Slovakia and Hungary loudly expressed their opposition to the regulation. However, both countries will not be able to block the regulations, because regulations are adopted by a qualified majority, which means that 15 countries, representing 65%, must vote in favor. the EU population, and the so-called At least four countries can form a blocking minority. Budapest and Bratislava will most likely be alone in their resistance.
After the vote on Monday, the presidency of the EU Council, currently held by Denmark, will be able to start working with the European Parliament on the final shape of the regulations. Woersdoerfer believes that they will be completed this year.
In the case of crude oil, EU countries still importing Russian oil will have to prepare supply diversification plans to gradually phase out all remaining oil imports from Russia, which are also expected to cease by the end of 2027.
Since proposing the regulation, the Commission has concluded that the EU can accelerate its transition away from Russian gas, especially liquefied gas. The acceleration occurred after a telephone conversation between EC President Ursula von der Leyen and US President Donald Trump, who is pressuring Europe to give up Russian raw materials.
In September, von der Leyen proposed that as part of the 19th sanctions package, a ban on LNG imports would be introduced from January 1, 2027. This is the earliest date ever discussed for abandoning Russian gas. Its adoption would mean that the EU would give up importing gas in liquefied form almost five years after the Russian invasion of Ukraine. The EC explained this acceleration by the market situation and the emergence of new LNG sources. They are intended to make the market more liquid and better supplied.
According to the EC, Russian LNG in Europe is still purchased by Belgium, the Netherlands, France, Spain and Portugal.

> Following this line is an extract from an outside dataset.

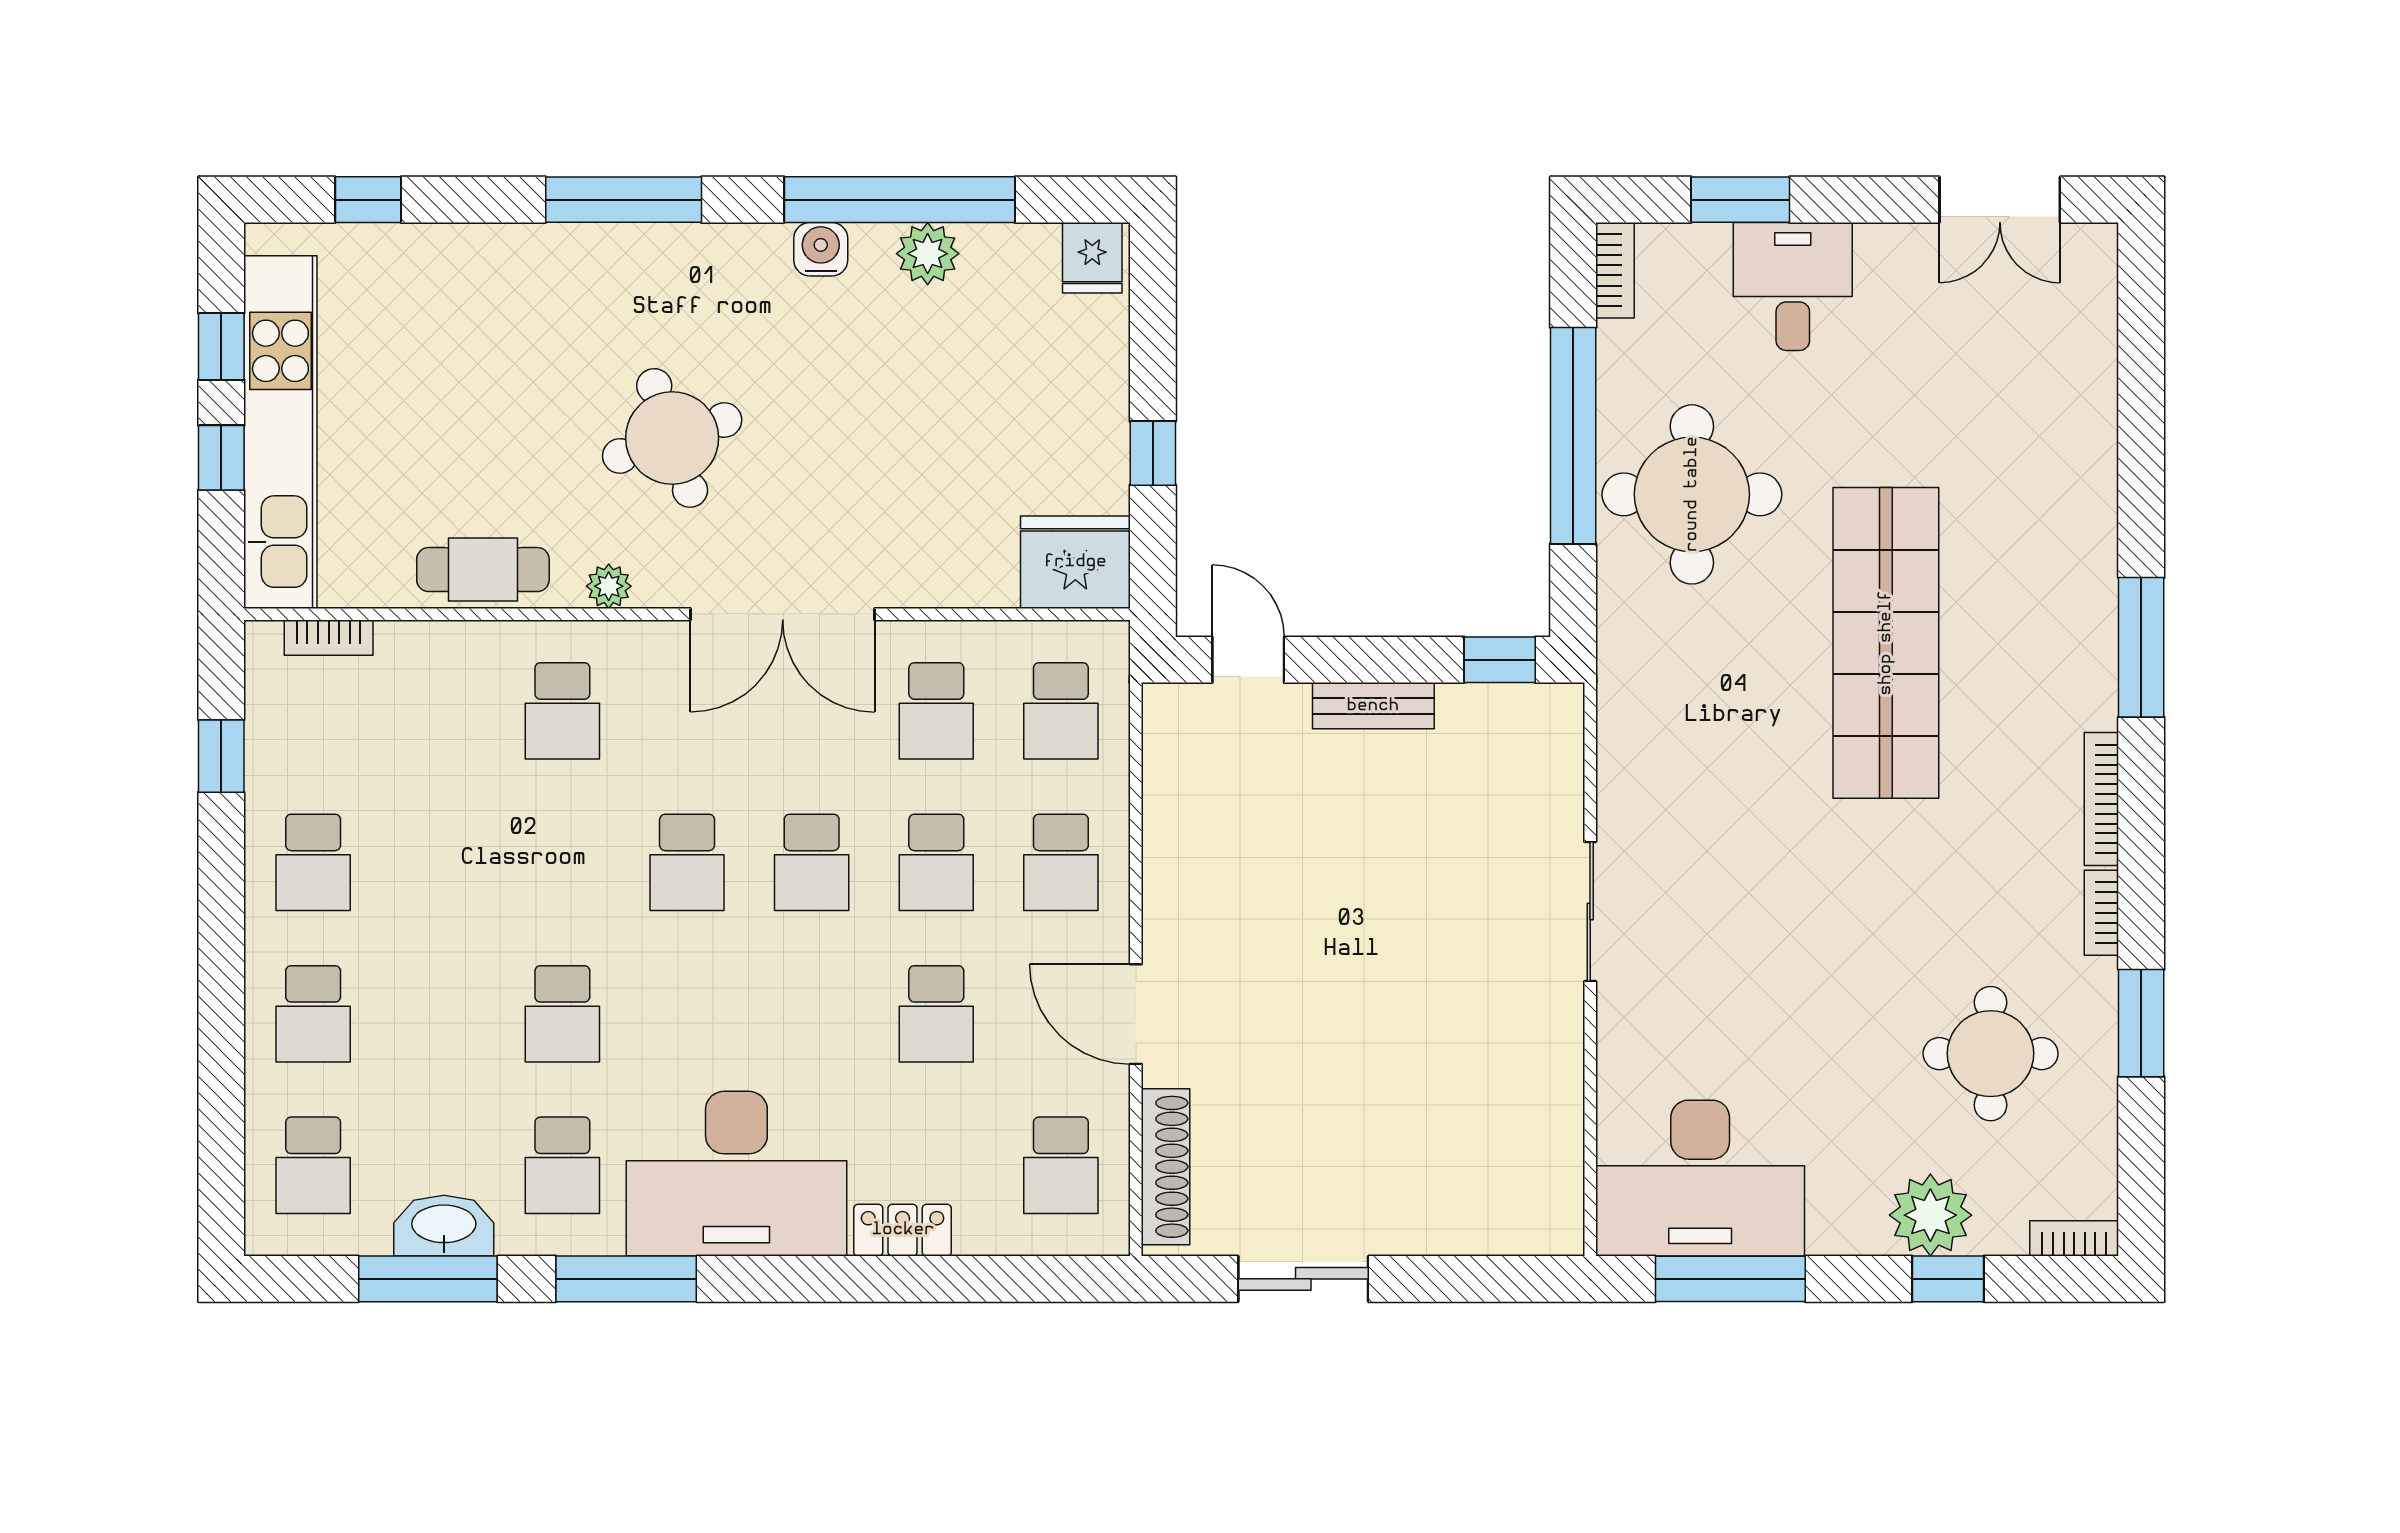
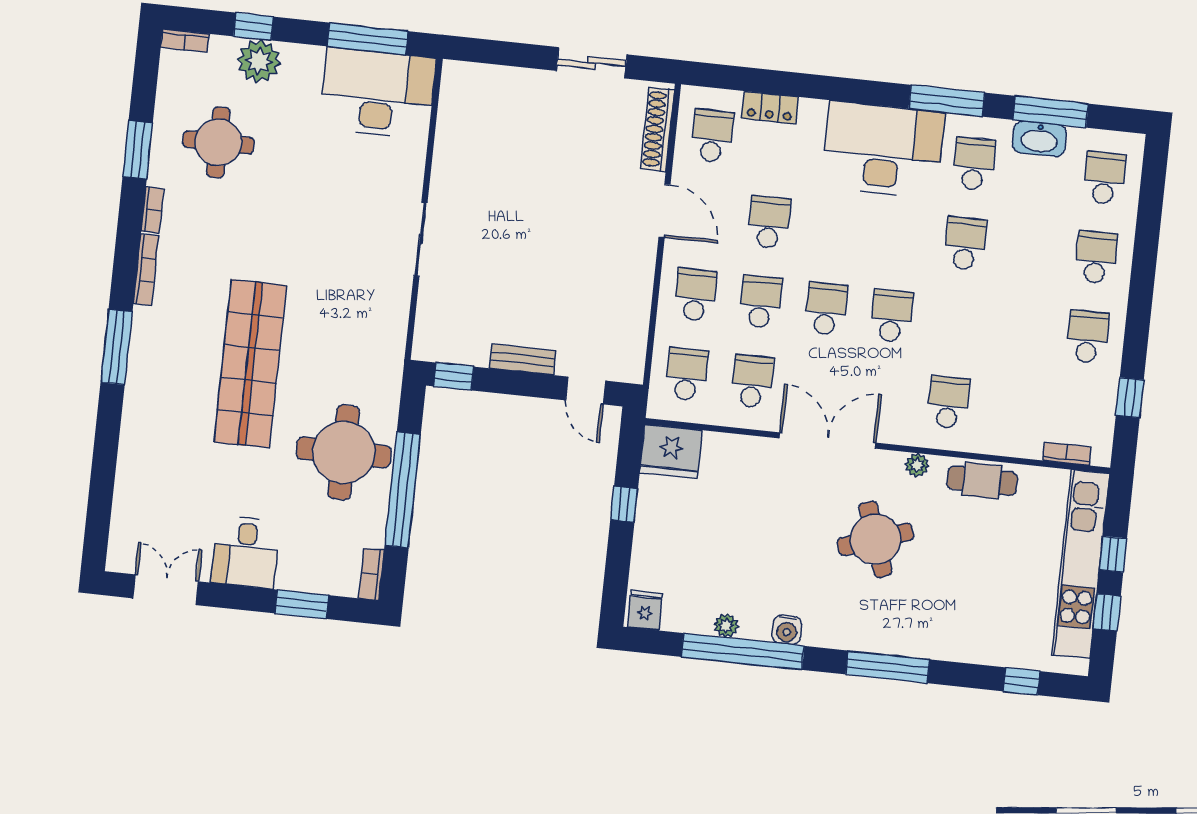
plant: (928, 254) -> (726, 626), width x0.73, depth x0.73
desk: (1793, 286) -> (246, 552), moved
locker: (903, 1230) -> (770, 108), moved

In turn, gas is imported via gas pipelines from Greece, Hungary and Slovakia.
A month after the proposal of new sanctions against Russia, there is still no unanimity among capitals. Slovakia wants the discussion on this topic to take place at the highest political level – the EU summit, which means that a decision would be possible no earlier than October 23, when the heads of state and government of the “27” will meet in Brussels for a meeting of the European Council.
Austria is also blocking new sanctions against Russia. Vienna began to demand that sanctions against one of the Russian oligarchs, Oleg Deripaska, be partially eased. He wants some of his frozen assets to be released and transferred to Raiffeisen Bank as compensation. This bank, despite the ongoing war, still operates in Russia, and the local court imposed a fine of EUR 2 billion on it. The assets would constitute compensation for this fine.